Monday, April 16, 2007

Moment of Silence

Today was a very, very slow day at work. It meant I spent a portion of every hour updating myself on the tragedy unfolding in Blacksburg at Virginia Tech. Being a media junky, a student of crisis communications and a horrified human being, I had a hard time not going back again and again, hoping that it was all over.

On my commute home, I did some thinking. The same thoughts ran through my head that did during the coverage of the Columbine shooting eight years ago. What a tragic loss of innocence. What a rude awakening to the darker side of life. I thought about my own college experience - largely spent on a green, hilly campus nestled in the foothills. The community in which it was located was largely like that of Blacksburg - isolated, fairly rural, of a similar size. The campuses hosted about the same number of students.

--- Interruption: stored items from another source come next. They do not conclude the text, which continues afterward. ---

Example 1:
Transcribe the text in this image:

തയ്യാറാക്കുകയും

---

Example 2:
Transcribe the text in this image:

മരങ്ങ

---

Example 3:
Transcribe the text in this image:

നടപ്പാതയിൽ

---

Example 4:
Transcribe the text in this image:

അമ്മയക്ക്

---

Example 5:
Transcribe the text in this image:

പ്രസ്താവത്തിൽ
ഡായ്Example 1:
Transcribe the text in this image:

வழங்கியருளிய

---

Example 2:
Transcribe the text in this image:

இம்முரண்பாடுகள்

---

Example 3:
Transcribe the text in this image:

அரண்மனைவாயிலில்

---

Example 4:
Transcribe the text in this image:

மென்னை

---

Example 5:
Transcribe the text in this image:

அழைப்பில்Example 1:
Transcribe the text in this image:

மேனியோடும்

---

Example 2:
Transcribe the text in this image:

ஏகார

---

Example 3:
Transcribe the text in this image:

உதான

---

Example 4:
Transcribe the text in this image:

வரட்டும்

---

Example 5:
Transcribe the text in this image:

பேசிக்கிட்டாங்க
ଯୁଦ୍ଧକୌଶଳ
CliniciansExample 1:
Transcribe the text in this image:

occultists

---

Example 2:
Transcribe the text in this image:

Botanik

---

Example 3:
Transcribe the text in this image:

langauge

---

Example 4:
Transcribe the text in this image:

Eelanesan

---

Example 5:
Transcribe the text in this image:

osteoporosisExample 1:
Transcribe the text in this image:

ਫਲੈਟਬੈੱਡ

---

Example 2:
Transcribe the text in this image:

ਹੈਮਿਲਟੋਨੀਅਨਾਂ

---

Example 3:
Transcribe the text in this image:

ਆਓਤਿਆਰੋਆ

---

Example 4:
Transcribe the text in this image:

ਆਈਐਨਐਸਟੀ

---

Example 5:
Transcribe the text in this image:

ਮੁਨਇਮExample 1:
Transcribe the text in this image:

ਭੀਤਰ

There were a string of tragic and life-changing events during my tenure at university, but they were distinctly private tragedies - not a single one warranted coverage in even the student newspaper. The loss of family members by myself and roommates, emergency room visits, major medical issues, the suicide of an aquaintance who lived next door - all quiet events, a cause for pause among those closest to the incident with little notice by the outside world.

I can't even begin to imagine the horror that has settled on those closest to this tragedy - the students, the teachers, the parents, the administration, the community, the first responders. How do you explain something so tragic? How do you prevent something equally as heinous from happening again? How do you make up for the loss of innocence among young adults?

College students (young adults test-driving full-time adulthood) aren't innocent, but surrounded by peers the same age, in semi-isolation, on a quiet, respected campus, one forgets that the outside world co-exists. One forgets that real life moves on, even beyond the statuesque buildings, grand lawns and enclaves of students pursuing academic progress. When the two worlds collide on a day like this, it is undeniably shocking.

It is numbing and sad and disturbing all at once. My heart goes out to those injured, killed and profoundly changed by this horrible, confusing tragedy.